Furthermore, good financial planning software will also incorporate Monte Carlo Analysis. Monte Carlo Analysis is statistical modeling using 5,000–10,000 different data points that will help you arrive at an estimate of what the client’s portfolio will grow to and what the client will be estimated to take at retirement, along with corresponding “confidence levels.” For example, the system may estimate that a particular client with a current portfolio of $X in mutual funds can take $30,000 per year out in retirement dollars with there being a 90 percent confidence level that she will not run out of money in retirement. That same Monte Carlo Analysis may also say that taking $40,000 per year ($10k more) in retirement will drop the “confidence” down to 50 percent. Disclaimer: If you are not securities registered, remember to heed regulations in what you can and cannot “recommend.”
Not only will this software model out the client’s current portfolio and what she is projected to have at retirement, it will also allow you to introduce changes to the portfolio and the positive impact those changes will make in the future values. For instance, financial planning software will generally allow you to demonstrate an increase in after-tax retirement income if the client introduces annuities or cash value life insurance to their portfolio! Furthermore, the software will allow you to project the size of the consumer’s estate at various ages and then introduce a great estate planning tool—life insurance!
Now, for some of the more skeptical folks reading this article, you may be saying, “But Charlie, everything you mention above has to do with ‘estimates’ that could be way off.” You are absolutely correct, but that is a part of my point. By introducing the products that we offer that get rid of the “estimates” and introduce guarantees, we can scientifically demonstrate the value we provide to our consumers.
Allow me to demonstrate in a greatly simplified context what I meant in that last paragraph. The following is just a tiny microcosm of what using financial planning software can demonstrate:
Take a consumer that is 65 years-old and wants to retire today. She has $1 million in a 60 percent equity and 40 percent bond portfolio, and her budget requires that she take $40,000 per year in retirement income from this portfolio. Using the Monte Carlo Analysis, the software will show somewhere around a 50 percent “confidence level” that her portfolio will last her 30 year retirement. This is usually displayed as a pretty bar chart or line graph. However, need I say that 50 percent confidence is not enough? If airline pilots were comfortable with a 50 percent “confidence level” my feet would never leave the ground!
Conversely, what happens to this scenario in the financial planning software and the resulting printout when you introduce an annuity that will guarantee her much more than a four percent payout rate? The “confidence level” goes up and the pretty bar chart or line graph goes up relative to the “status quo.” And when the client sees the “proposed scenario” next to the “status quo scenario” it becomes clear to her the value of your recommendation.
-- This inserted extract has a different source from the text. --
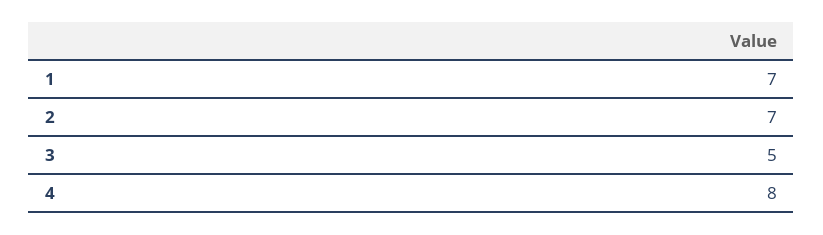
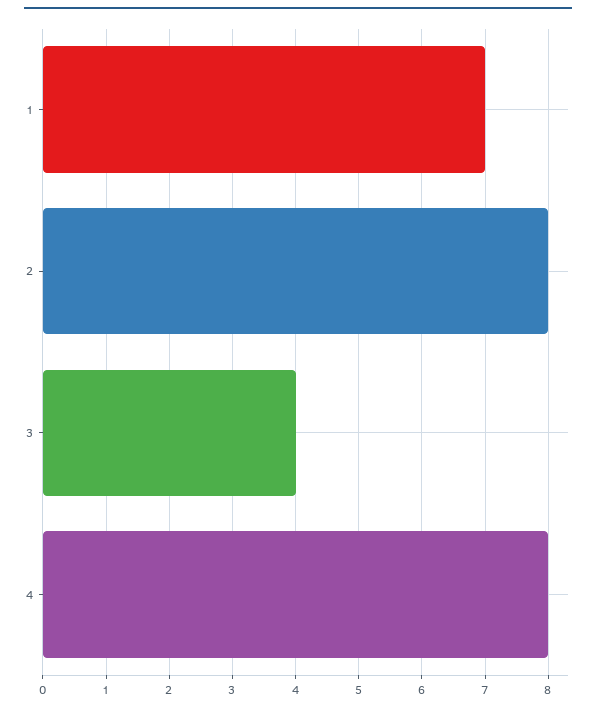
2: 7 -> 8
3: 5 -> 4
Again, the above example was greatly simplified as we did not even get into taxes, social security, estate planning, second-to-die policies, etc.! It was merely a microcosm of my overall point that financial plans allow you to demonstrate the power of the products we offer and allow you (and me) to buck the stereotype of just trying to “sell a product.”
Follow the science and preach the science because the science is on the side of annuities and life insurance!